Patient enrolment flowchart.

CD, Crohn’s disease; CT, computed tomography.

Clinical markers, including age, sex, disease duration (months), time interval between CTE and surgery (days), history of smoking, and preoperative use of drugs were collected from the hospital information system.

Location matching of the affected intestinal wall between CTE and the gross specimen

We adopted a region-to-region positioning approach between the CTE and gross specimen.[10-12] Location matching was performed by a radiologist with 29 years of imaging experience (C.S.) in the imaging diagnosis of gastrointestinal diseases and a gastrointestinal surgeon (Z.C.) with 10 years of CD bowel resection experience, referring to data (e.g. location, morphology, and length of target bowel segment) extracted from the surgical or pathology report for the retrospective collection cases, or based on the anatomical landmarks (e.g. the ileocecal valve, appendix) and lesion characteristics (e.g. intestinal stenosis, fistulas, and abscesses) observed in the operating room for prospective collection cases, according to our previous research methods.

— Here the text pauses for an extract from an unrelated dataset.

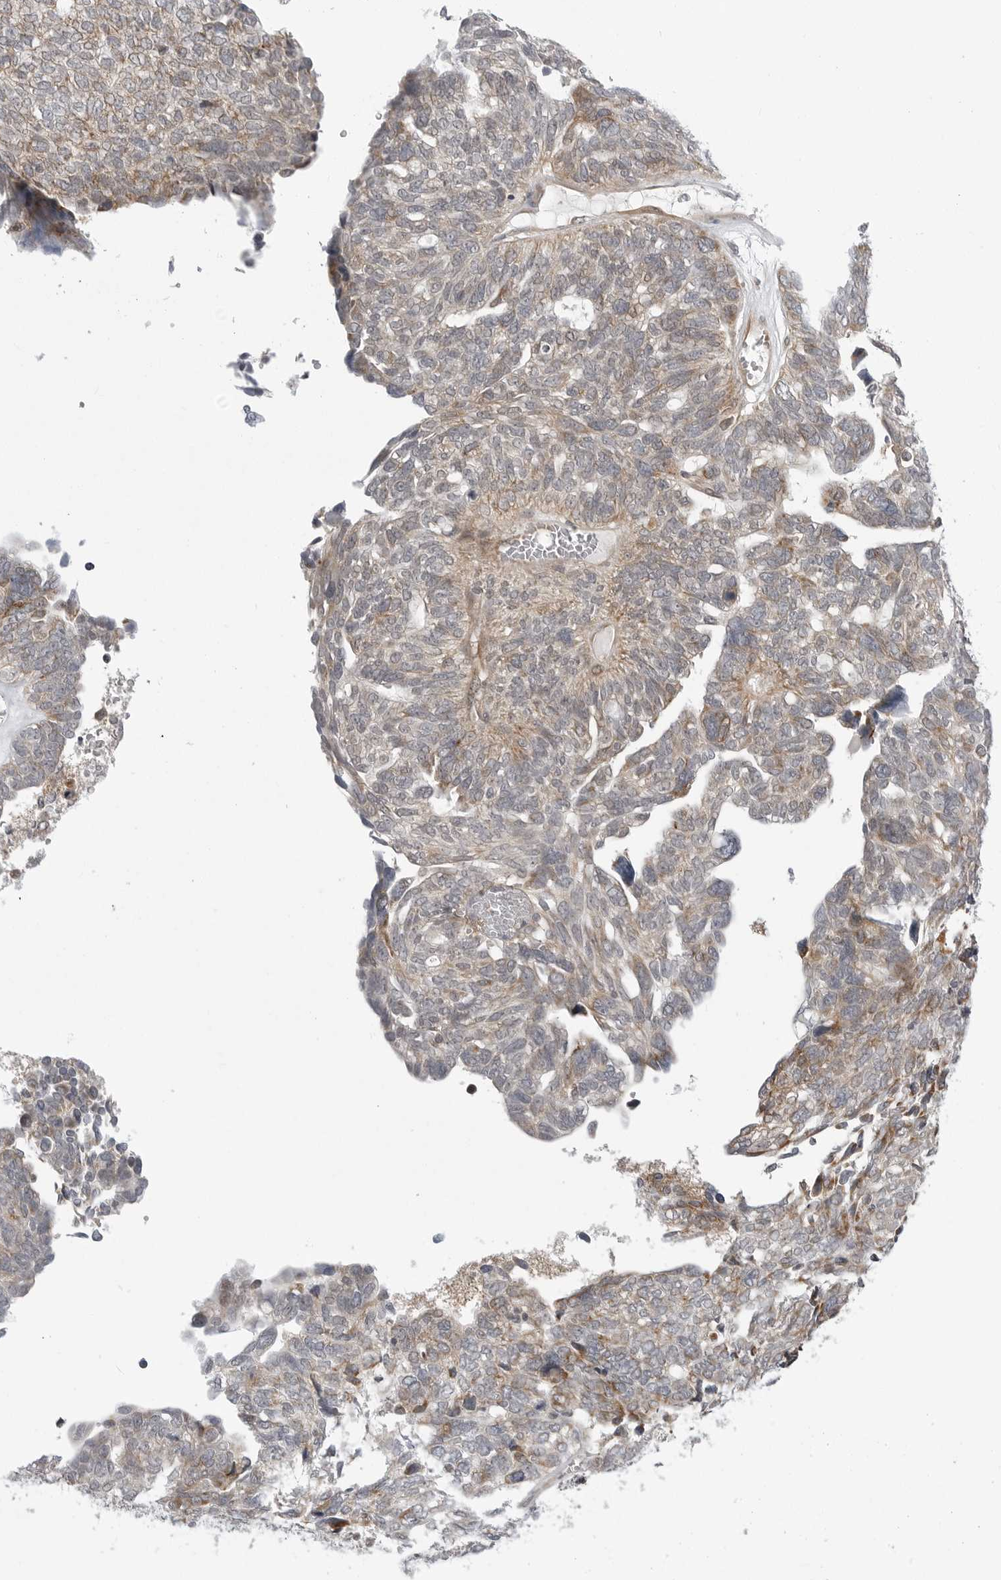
{"staining": {"intensity": "weak", "quantity": "<25%", "location": "cytoplasmic/membranous"}, "tissue": "ovarian cancer", "cell_type": "Tumor cells", "image_type": "cancer", "snomed": [{"axis": "morphology", "description": "Cystadenocarcinoma, serous, NOS"}, {"axis": "topography", "description": "Ovary"}], "caption": "Histopathology image shows no significant protein staining in tumor cells of ovarian serous cystadenocarcinoma.", "gene": "CCDC18", "patient": {"sex": "female", "age": 79}}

Pathological score of intestinal fibrosis

The full-thickness intestinal walls where the lumen was the narrowest and/or the intestinal wall was thickest were taken from each patient, fixed in formalin solution, embedded in paraffin, and cut into 4 μm-thick slices, and then Masson trichrome staining was used to determine the fibrosis score. A pathologist (Z.Y.) with 12 years’ experience in the pathological diagnosis of gastrointestinal diseases, blinded to the patient’s clinical data, laboratory examination, or CTE data, performed semiquantitative fibrosis scoring scaled between 0 and 4 points (as shown in Supplemental Table 1) according to the most obvious lesions on slides. Scores of 0–2 were classified as non-mild fibrosis, and 3 and 4 were considered moderate-to-severe fibrosis.

CTE analysis

All patients underwent a preoperative CTE examination (CTE protocols are shown in the Supplemental Materials). The CTE findings of the affected gut were evaluated by the radiologist (J.M.) who was blinded to the pathological fibrosis scores and had 4 years of experience in diagnostic imaging of CD using RadiAnt DICOM Viewer (Version 2020.2.1, Medixant company, Poznan, Poland).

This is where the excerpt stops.